El artista, como cualquier individuo, es producto de su tiempo.
El arte contemporáneo debe ser parte del tiempo presente y responder a él.
“El siglo XXI será espiritual o no lo será”: he aquí la “profecía” de André Malraux sobre nuestro tiempo.
Por ahora, siento que este siglo no lo es.
A menudo me llama la atención la desconexión entre el debate público y la sociedad, la pérdida de puntos de referencia de la juventud, la ausencia de símbolos que puedan unirnos...
Estamos hablando de una crisis de identidad... si es así, es la terrible admisión del fracaso de las políticas públicas en la organización de la “vida urbana”. Estos son los valores de la República, y sus símbolos, que deben ser el punto de unión entre nosotros, conciudadanos, cualesquiera que sean nuestros orígenes o nuestras creencias.
Al mismo tiempo, observamos que la religión es omnipresente, algo paradójico en nuestra sociedad que pretende ser laica y que se ha convertido en caldo de cultivo para extremistas de todo tipo.
Para mí, es una valoración clara: los humanos necesitamos algo espiritual, algo más grande que ellos mismos que los una, símbolos que contribuyan a la cohesión y la necesidad de respuestas sobre la existencia que el consumismo no puede no ofrecernos.
En mi pintura, me inspiro en símbolos universales anclados en la historia, como los del arte rupestre, que resuenan en la mayoría de las culturas.

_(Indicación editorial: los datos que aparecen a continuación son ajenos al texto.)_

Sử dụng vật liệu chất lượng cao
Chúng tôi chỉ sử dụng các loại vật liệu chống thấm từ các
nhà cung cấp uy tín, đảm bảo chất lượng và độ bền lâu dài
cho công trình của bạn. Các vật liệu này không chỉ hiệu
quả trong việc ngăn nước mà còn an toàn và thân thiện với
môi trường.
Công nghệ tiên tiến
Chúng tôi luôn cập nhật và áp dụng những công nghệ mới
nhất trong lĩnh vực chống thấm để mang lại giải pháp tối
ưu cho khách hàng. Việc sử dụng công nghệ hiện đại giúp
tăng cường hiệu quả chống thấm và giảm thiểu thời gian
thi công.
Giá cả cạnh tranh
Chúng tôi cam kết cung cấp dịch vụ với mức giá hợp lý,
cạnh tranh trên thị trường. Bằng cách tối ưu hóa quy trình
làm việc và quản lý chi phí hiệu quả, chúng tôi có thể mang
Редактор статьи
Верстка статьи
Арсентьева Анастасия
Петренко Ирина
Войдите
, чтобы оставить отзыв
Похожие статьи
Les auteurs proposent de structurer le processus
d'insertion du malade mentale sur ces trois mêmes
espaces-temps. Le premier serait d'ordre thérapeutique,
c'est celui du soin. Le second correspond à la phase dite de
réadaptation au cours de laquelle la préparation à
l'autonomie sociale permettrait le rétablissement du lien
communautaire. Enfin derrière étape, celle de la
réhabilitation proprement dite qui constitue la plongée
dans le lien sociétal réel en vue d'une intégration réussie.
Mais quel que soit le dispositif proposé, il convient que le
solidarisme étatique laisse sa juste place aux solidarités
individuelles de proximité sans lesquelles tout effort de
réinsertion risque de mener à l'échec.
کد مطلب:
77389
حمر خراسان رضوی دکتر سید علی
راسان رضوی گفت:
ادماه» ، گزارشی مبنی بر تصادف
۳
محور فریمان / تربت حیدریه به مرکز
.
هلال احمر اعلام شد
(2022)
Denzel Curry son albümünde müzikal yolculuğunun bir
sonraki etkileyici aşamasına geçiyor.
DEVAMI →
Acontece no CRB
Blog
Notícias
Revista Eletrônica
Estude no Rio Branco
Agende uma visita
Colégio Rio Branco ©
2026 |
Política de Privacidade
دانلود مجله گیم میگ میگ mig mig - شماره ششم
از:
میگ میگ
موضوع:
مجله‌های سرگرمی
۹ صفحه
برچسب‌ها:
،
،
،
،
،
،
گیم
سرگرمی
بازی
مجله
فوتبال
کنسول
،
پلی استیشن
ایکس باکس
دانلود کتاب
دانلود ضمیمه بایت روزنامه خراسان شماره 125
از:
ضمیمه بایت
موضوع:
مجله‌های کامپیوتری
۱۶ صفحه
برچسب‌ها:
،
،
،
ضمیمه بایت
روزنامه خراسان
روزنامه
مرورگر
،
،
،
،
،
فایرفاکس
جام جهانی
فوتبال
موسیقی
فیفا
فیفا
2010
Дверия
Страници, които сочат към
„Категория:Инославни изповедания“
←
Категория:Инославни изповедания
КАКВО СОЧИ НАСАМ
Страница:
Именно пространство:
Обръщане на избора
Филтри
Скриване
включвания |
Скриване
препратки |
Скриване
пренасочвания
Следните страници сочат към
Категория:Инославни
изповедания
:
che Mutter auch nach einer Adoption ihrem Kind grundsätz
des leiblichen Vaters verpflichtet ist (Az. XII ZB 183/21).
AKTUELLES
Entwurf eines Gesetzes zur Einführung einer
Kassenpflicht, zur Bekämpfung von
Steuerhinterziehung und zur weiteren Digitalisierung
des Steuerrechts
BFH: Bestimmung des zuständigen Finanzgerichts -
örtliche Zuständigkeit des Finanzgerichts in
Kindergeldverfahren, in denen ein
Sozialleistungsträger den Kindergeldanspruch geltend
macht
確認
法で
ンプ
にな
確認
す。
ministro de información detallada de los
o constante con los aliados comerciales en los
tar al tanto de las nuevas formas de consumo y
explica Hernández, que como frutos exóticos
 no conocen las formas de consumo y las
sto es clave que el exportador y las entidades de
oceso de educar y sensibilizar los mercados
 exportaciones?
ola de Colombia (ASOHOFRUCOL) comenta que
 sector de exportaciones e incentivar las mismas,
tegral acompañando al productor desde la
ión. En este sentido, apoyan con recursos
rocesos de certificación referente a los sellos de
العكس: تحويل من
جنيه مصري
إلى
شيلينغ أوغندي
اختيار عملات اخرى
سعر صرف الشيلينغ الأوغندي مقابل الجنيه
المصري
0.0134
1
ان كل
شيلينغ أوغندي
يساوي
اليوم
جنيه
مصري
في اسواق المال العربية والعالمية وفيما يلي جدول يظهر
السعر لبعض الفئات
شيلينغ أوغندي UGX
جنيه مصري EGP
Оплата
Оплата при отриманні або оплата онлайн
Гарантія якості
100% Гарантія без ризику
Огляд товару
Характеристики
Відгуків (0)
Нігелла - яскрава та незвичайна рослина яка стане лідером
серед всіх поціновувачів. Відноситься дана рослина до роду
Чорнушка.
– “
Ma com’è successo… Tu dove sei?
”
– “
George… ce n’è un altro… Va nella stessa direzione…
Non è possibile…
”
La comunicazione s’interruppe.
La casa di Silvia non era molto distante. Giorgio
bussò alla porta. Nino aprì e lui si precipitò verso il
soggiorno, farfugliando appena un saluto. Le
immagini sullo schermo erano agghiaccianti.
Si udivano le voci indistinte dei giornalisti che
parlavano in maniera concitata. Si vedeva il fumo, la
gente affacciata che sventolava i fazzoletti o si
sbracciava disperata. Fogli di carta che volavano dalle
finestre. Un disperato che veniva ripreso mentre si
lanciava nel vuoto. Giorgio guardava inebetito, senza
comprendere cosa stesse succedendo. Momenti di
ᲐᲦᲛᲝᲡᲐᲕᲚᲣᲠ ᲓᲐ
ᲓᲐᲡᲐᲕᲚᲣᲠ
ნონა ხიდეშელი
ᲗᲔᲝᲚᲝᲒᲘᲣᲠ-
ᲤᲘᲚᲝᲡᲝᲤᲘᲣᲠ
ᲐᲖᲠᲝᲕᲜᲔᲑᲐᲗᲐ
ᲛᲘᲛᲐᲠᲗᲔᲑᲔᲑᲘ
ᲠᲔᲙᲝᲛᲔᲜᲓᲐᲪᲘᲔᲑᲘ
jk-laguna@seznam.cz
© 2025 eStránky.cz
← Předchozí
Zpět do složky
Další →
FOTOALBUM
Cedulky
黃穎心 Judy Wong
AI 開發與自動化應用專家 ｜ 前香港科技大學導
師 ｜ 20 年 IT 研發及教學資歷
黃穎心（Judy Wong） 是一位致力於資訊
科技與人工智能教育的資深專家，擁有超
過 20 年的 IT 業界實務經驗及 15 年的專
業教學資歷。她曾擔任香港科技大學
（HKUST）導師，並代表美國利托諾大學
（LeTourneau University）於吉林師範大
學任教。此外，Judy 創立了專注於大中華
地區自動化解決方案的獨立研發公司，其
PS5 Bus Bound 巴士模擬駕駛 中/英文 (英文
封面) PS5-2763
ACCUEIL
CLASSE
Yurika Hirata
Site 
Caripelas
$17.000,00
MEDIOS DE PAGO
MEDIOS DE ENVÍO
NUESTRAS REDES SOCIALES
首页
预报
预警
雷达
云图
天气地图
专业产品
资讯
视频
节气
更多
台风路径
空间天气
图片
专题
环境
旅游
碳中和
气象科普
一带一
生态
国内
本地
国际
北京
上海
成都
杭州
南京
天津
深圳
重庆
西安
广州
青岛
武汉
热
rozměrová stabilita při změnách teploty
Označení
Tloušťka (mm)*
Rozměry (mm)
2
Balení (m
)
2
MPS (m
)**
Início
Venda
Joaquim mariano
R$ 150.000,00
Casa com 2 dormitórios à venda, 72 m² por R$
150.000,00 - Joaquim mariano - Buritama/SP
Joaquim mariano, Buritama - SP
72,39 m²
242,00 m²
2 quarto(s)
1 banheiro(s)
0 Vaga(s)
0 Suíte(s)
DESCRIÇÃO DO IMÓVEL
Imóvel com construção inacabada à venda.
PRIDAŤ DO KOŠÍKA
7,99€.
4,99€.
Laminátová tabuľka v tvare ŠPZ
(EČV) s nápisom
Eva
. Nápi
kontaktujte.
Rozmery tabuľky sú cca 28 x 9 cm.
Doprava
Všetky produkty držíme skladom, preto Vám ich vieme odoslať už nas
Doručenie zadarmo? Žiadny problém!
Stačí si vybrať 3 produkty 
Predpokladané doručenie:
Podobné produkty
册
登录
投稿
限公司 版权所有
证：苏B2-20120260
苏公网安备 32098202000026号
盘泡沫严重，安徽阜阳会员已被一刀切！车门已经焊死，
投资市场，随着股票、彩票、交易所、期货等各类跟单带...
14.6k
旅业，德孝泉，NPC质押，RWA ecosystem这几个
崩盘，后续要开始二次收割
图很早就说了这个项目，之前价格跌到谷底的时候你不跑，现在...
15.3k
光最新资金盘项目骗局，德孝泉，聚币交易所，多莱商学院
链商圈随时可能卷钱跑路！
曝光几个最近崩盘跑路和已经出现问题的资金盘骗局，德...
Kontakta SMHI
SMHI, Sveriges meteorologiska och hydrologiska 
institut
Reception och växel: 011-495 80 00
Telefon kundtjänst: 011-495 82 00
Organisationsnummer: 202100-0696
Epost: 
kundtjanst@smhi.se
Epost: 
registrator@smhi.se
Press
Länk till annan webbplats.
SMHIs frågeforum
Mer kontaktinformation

La abstracción, a través de su lenguaje, me da la libertad de explorar la relación entre la humanidad y el mundo. Estos símbolos milenarios tienen el poder de resonar en cada uno de nosotros.
Mi enfoque artístico se involucra en el simbolismo que ofrece la posibilidad de cultivar vínculos entre individuos. Saliendo de los límites de un elitismo excluyente, mi obra quiere anclarse en el mundo actual para acercar y unir.
En este sentido, mi arte es político.